I read several posts about Apple’s acquisition of Siri, a maker of software that “understands what you say, accomplishes tasks for you, and adapts to your preferences over time.” The software promises a great deal, but like most smart systems, Siri has some glitches. These may have less to do with technology and more to do with the nature of language. I read “Apple Buys Siri, A Mobile Assistant App, As War With Google Heats Up,” and noted this passage:

…in a sense, Apple just got into the search business.

Make no mistake, Apple is in the hardware, software, content, and money business. That means Apple has to deal with findability. I am not sure the word “search” is the right one. Apple needs a number of technologies to handle the findability load its growth is creating.

How long will it take for Apple to crack the code on search? The same time it takes for Google, Microsoft, and other firms to resolve the problem.

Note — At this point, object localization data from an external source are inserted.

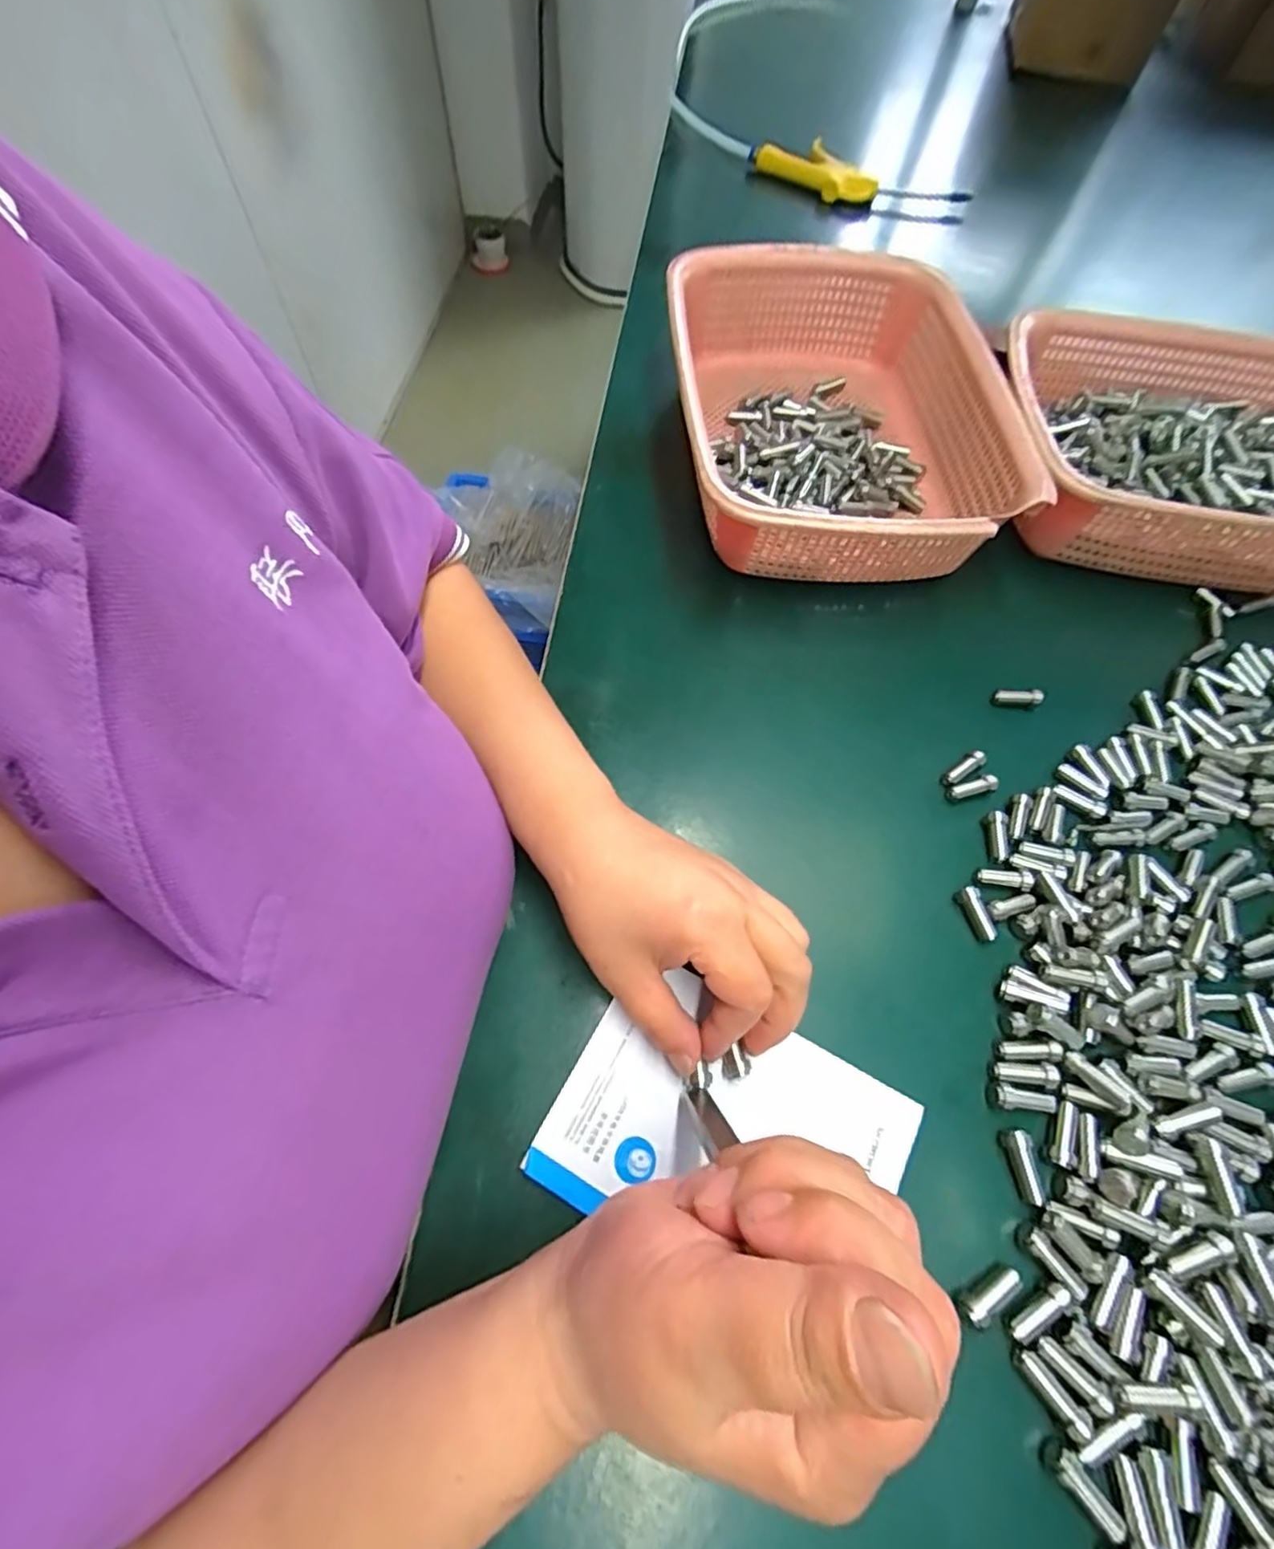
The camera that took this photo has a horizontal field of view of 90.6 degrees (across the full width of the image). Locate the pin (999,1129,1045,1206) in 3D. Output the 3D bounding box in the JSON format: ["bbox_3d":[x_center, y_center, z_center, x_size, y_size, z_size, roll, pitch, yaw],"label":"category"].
[{"bbox_3d":[0.161,0.163,0.262,0.010,0.007,0.026,-5,62,-4],"label":"pin"}]

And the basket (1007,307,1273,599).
[{"bbox_3d":[0.398,-0.221,0.443,0.282,0.075,0.202,7,62,2],"label":"basket"}]

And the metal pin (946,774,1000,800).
[{"bbox_3d":[0.185,0.008,0.348,0.027,0.007,0.007,-16,63,4],"label":"metal pin"}]

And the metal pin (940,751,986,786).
[{"bbox_3d":[0.183,-0.003,0.352,0.030,0.006,0.008,-32,67,-18],"label":"metal pin"}]

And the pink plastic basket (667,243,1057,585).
[{"bbox_3d":[0.136,-0.250,0.444,0.209,0.080,0.294,-2,62,-3],"label":"pink plastic basket"}]

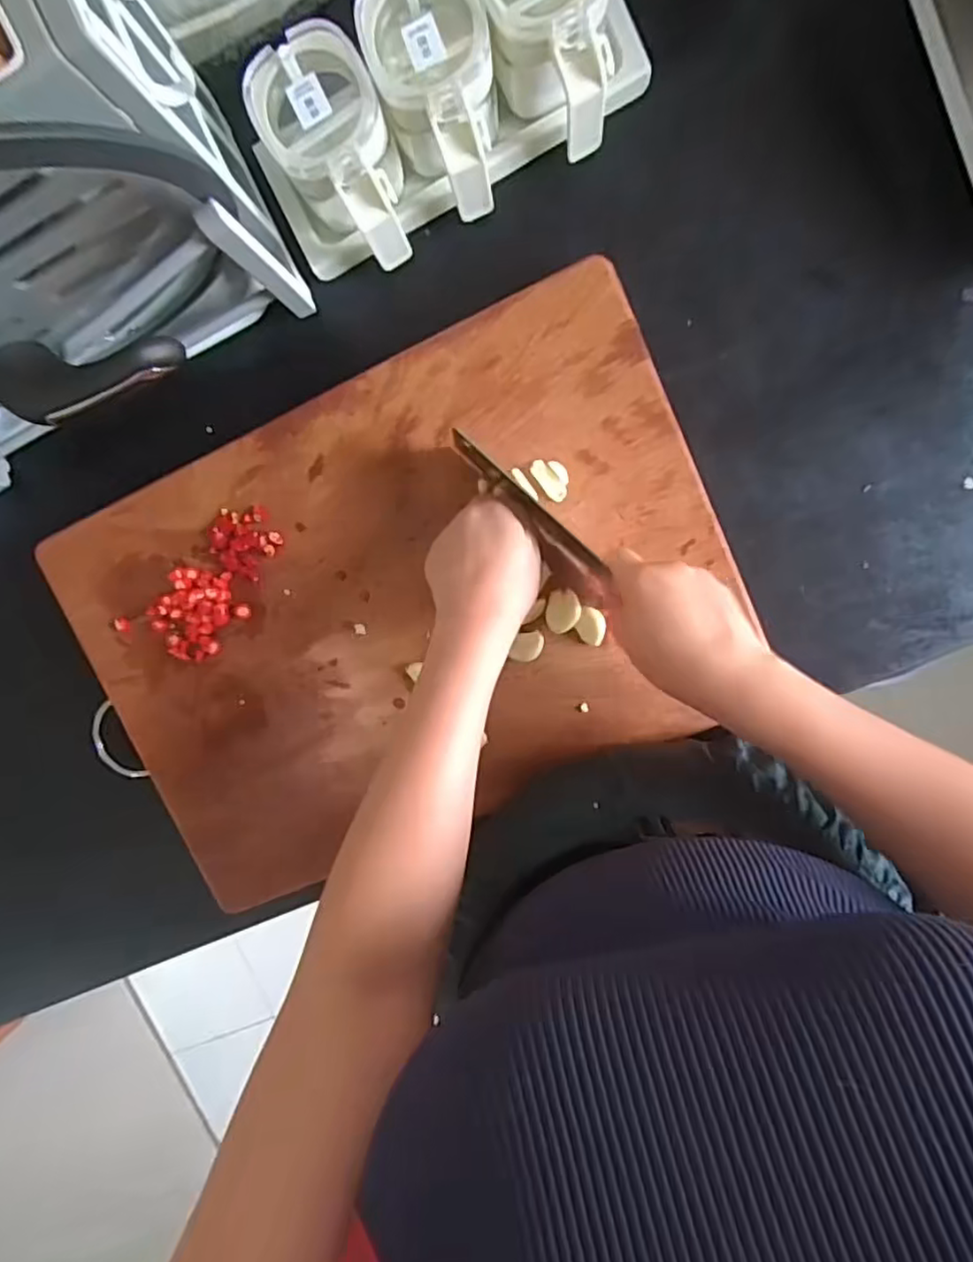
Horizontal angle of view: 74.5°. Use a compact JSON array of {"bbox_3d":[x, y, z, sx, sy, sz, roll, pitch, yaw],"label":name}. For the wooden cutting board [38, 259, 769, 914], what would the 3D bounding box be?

My hunch is that in some ways, Apple is farther along in what I call “next generation search”. The company makes it easy for folks looking for music and other digital content to locate what’s wanted and to buy it. That’s proof backed by Apple’s revenues and share price.

On the other hand, certain types of findability suck. Try and locate a specific book in iTunes when you don’t know much other than a few words of the title or part of the author’s name.

The acquisition is significant, but Siri delivers potential, not a search solution.